**Data for processing:**
#####

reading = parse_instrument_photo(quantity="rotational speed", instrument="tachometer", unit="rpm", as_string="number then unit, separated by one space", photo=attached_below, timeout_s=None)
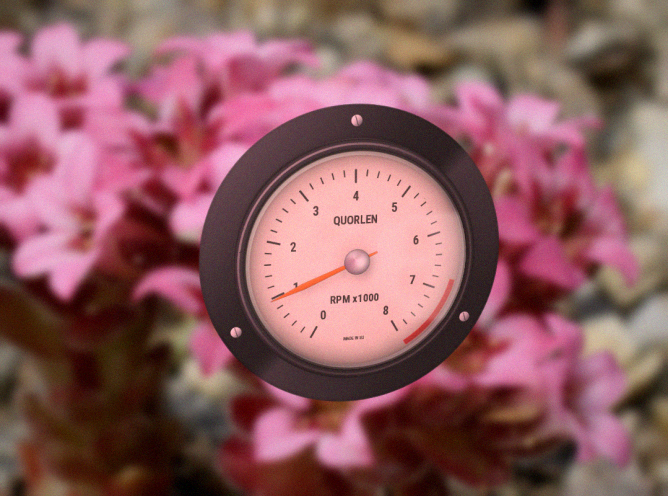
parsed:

#####

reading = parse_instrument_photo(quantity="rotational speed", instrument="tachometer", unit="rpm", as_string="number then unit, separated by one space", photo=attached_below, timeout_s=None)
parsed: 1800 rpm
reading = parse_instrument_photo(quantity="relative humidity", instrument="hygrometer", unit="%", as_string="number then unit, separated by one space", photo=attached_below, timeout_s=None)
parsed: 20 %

#####

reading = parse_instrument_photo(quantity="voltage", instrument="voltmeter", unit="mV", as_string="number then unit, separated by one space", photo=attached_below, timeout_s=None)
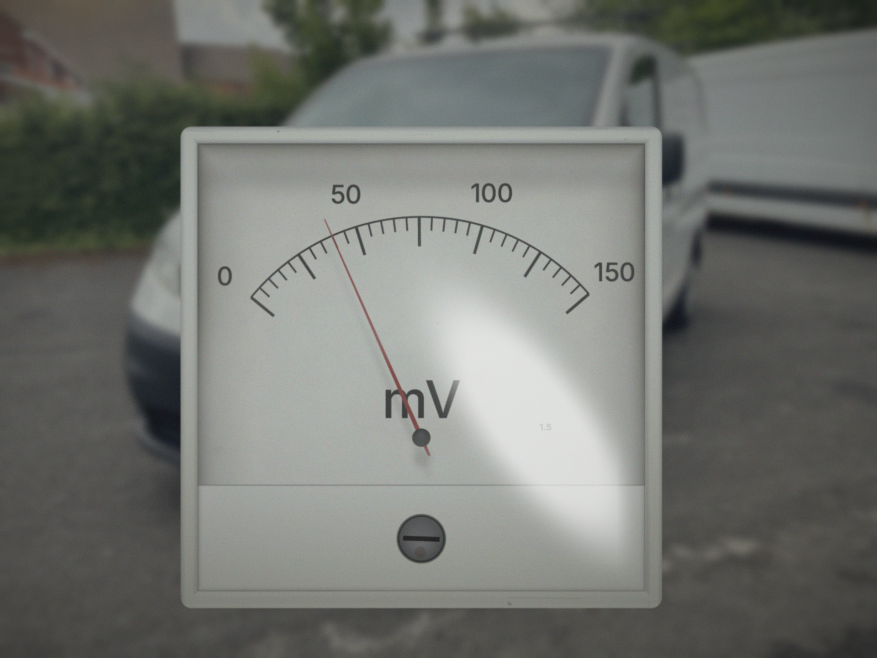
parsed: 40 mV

#####

**Written task:** How many lines in the records above contain the string "space", matching case exactly? Reply with the number alone.

**Solution to the exercise:** 4